> _JOB ITEM_
Although the data below contains pictures, output only the lines between those holding "HIS 163: 0.6 -> 0.75" and "Couve roxa: 10 -> 30", inclusive, exactly and without those pictures.

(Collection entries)

((

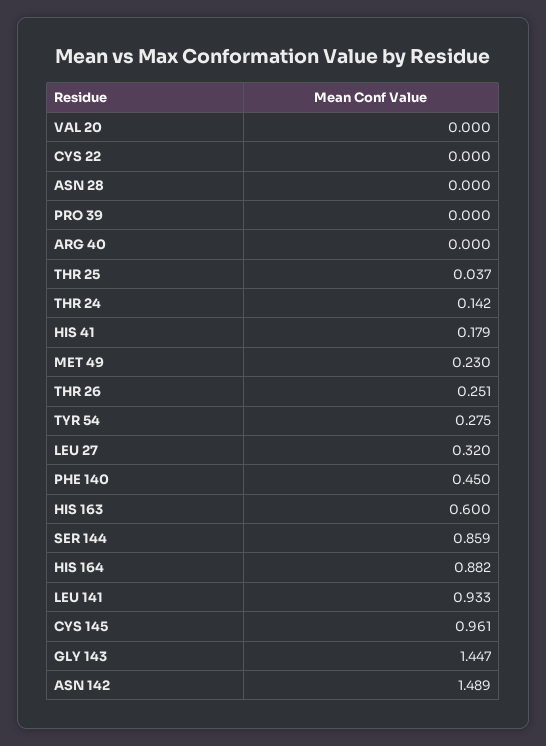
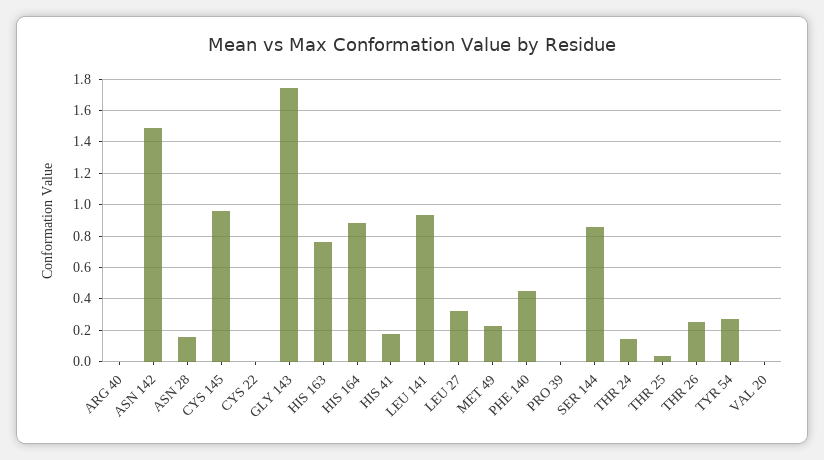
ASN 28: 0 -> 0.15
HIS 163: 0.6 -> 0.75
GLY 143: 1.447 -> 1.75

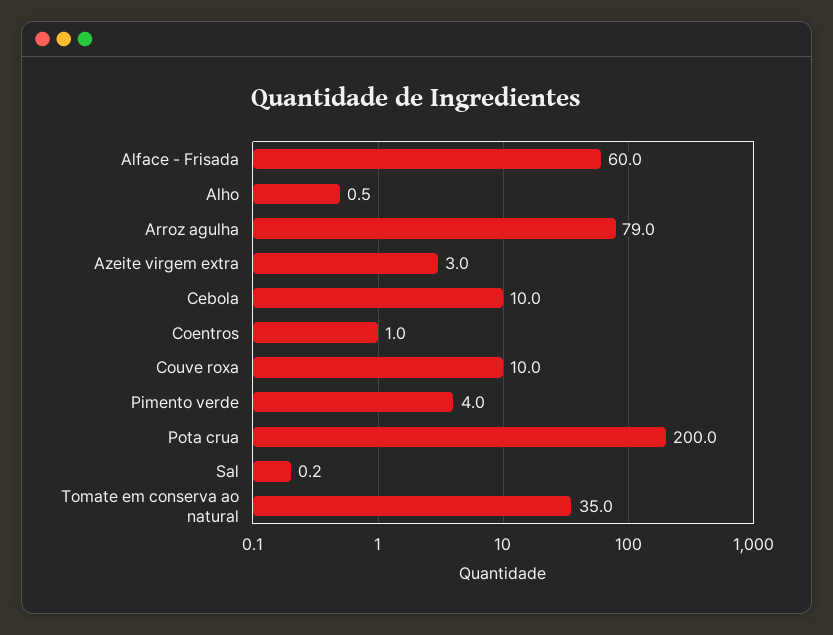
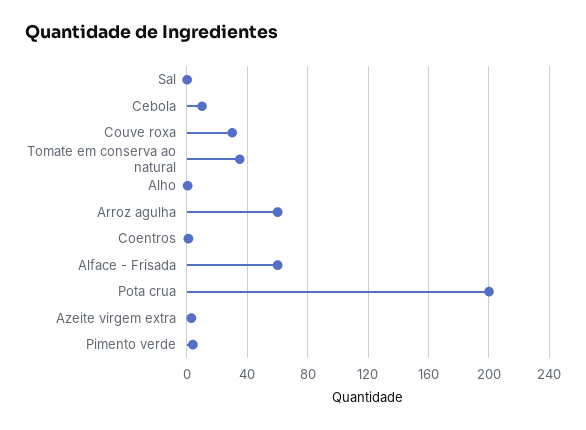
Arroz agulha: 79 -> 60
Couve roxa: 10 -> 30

))
((

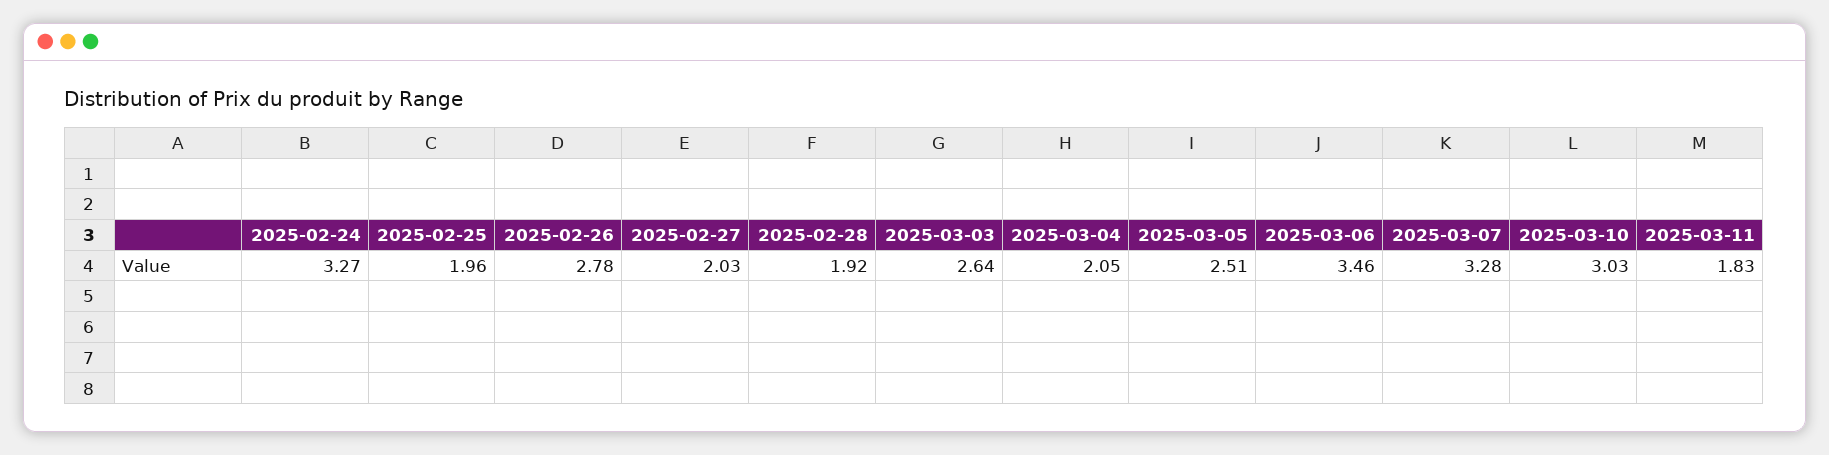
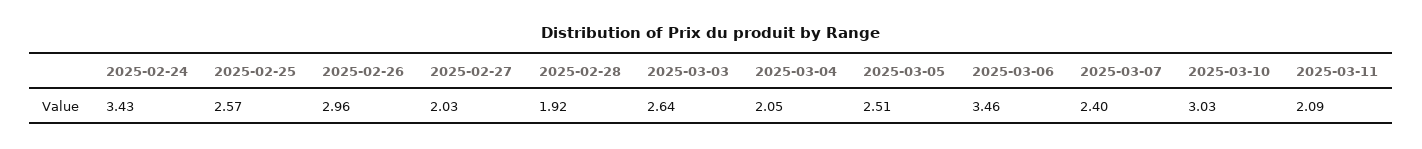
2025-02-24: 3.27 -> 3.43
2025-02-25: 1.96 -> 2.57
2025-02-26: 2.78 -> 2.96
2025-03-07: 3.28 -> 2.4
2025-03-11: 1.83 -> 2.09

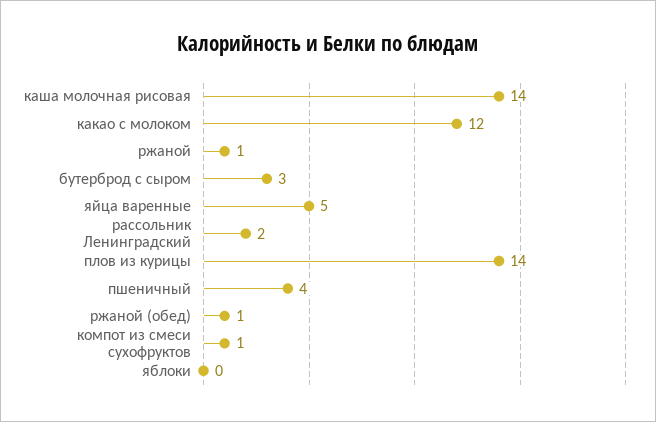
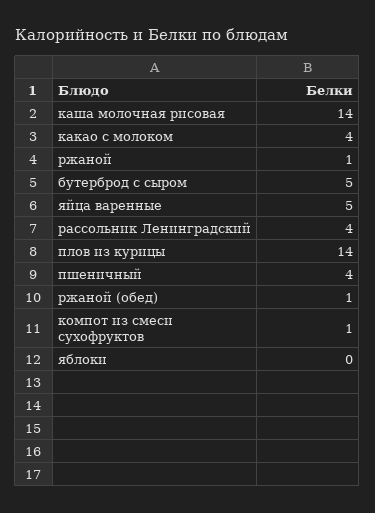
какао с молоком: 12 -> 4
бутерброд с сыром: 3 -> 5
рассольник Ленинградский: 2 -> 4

))

> _EXERCISE SOLUTION_
HIS 163: 0.6 -> 0.75
GLY 143: 1.447 -> 1.75

Arroz agulha: 79 -> 60
Couve roxa: 10 -> 30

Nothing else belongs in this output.